◆ Selection
--------------------------------
Fiverr Forum

Discounting Gigs (Good or Bad?)


#1

I’m just wondering what sellers think about giving discounts…Do you give them consistently, or just to first-time buyers? On large orders or never on large orders?

Why I ask:

I almost always discount large orders for my in-depth editing gig because it gets so expensive and I get that Fiverr is generally a budget platform. Rather than giving random discounts through custom offers, I decided to publish a discount gig yesterday.

The minimum order is 25k words for $125. Each additional 1250 words is $5 (my main in-depth gig is 1000 words for $5).

Your thoughts wanted…

  • Will it be better having a gig like this that makes discounts fair and uniform across orders?
  • Do you think this will encourage or discourage buyers from asking for additional discounts?
  • Will it de-value the service as a whole?
--------------------------------
Data recorded:
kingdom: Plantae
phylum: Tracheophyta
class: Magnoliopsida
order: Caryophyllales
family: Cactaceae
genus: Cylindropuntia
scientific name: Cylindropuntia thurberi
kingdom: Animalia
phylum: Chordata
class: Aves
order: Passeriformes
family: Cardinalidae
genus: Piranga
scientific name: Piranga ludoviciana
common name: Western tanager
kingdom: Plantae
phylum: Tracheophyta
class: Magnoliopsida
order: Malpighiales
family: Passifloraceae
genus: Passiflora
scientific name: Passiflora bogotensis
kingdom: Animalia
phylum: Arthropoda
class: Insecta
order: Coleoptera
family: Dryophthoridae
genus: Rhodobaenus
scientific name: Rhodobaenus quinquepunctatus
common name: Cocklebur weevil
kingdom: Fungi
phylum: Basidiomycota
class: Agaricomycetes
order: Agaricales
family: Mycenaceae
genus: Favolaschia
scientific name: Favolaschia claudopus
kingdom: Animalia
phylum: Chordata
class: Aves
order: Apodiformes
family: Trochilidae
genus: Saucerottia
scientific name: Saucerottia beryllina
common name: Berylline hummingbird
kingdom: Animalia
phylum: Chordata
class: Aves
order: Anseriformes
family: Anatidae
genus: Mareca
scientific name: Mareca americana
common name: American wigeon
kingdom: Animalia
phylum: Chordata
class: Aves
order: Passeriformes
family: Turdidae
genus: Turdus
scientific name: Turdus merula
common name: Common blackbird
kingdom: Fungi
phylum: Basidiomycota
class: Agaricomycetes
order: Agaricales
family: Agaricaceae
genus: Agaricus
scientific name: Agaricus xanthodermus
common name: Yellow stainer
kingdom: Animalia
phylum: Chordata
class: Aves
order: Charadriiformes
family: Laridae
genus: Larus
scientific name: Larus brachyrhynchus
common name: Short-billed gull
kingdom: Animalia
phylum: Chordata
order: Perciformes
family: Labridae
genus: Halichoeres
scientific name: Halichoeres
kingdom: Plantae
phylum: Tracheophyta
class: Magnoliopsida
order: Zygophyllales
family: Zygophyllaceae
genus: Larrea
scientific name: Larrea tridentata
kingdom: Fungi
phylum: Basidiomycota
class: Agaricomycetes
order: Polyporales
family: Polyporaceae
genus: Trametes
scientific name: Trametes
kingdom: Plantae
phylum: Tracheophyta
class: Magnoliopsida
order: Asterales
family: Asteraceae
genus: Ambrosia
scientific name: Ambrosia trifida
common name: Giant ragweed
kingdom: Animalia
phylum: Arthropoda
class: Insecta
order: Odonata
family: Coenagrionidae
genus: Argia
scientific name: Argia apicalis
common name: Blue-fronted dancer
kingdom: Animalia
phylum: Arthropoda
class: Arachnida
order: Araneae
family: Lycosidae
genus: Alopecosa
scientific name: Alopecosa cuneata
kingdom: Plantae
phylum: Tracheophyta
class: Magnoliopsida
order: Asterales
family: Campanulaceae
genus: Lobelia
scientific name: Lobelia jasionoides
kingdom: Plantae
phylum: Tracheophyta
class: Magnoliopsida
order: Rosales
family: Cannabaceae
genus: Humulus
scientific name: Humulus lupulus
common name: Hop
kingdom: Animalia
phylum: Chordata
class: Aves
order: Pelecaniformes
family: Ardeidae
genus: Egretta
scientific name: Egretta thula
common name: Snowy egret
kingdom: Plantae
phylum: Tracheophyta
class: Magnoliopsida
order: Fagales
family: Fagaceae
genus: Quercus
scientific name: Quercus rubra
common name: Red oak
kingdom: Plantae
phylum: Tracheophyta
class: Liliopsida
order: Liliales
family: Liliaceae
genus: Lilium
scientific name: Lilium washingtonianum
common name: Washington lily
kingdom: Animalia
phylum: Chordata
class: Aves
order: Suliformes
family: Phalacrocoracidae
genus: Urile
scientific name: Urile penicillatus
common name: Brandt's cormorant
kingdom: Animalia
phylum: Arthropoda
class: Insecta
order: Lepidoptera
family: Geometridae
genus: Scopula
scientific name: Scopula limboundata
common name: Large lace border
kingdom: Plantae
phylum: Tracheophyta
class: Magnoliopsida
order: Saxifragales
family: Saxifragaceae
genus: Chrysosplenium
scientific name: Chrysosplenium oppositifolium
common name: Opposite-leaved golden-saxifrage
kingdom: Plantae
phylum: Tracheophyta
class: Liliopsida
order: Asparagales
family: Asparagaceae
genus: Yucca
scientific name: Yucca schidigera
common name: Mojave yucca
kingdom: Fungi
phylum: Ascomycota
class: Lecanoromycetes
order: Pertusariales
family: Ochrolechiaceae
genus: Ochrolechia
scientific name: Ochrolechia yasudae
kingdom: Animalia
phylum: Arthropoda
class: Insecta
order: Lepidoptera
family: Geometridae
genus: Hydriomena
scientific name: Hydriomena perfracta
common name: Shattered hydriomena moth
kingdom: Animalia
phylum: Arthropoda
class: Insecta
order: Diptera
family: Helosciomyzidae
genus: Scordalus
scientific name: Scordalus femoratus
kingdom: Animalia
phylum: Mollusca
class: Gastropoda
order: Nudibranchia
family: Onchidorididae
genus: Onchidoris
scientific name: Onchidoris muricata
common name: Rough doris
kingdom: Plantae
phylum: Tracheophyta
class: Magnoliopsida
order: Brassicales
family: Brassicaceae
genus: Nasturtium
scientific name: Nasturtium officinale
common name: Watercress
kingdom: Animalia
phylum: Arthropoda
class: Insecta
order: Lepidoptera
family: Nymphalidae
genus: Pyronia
--------------------------------
◆ Required work
a - Answer these questions from the forum post on discounting gigs:
(i) What is the minimum order for the discount gig, and what does it cost?
(ii) What does the main in-depth gig charge, and for how many words?
(iii) When was the discount gig published?
b - Please translate this sentence from the forum post on discounting gigs into Spanish: "Rather than giving random discounts through custom offers, I decided to publish a discount gig yesterday."
c - Proceed with the forum post on discounting gigs, picking up right after its final sentence.

◆ Responses to the tasks
a -
(i) 25k words for $125.
(ii) $5 for 1000 words.
(iii) Yesterday.

b - En lugar de dar descuentos al azar mediante ofertas personalizadas, decidí publicar ayer un gig de descuento.

c -
Any feedback would be awesome :slight_smile:


#2

It depends on you. Fiverr started off as a budget platform, but more and more there is a range, and you can play in the lower end or go up market. I’m hearing this year they are focusing more on quality. If your gig costs more, they are rewarding that with higher placement compared to just featuring the people with cheap gigs.

In other words, ranking used to primarily be on total gigs sold, and the amount didn’t matter. That is changing. If you sell two $100 gigs, now it counts more than the seller who sells ten $5 gigs. That was NOT the case before.

Assuming your service is of value to clients, are they getting enough value even if they pay “full price”? How much would it be if they contract you outside of Fiverr?

I charge extra for super large orders. There are more places for things to go wrong, clients often want revisions on something, and there is often more to communicate for a larger order. More risk that they will try to cancel after you deliver too…

I’m going the other way from you, I just raised my prices. I want the buyers who appreciate quality, and if they hired me outside of Fiverr they would pay far more.

While there ARE huge numbers of buyers who want “cheap”, and that is their primary criteria. My gut says those will ask for a discount even though you have already provided it.

There are a set who want higher quality, they will pay more because they understand it’s tough to get something for nothing. They will pass up gigs that seem to charge too little.

Only you can decide where in the market you want to play.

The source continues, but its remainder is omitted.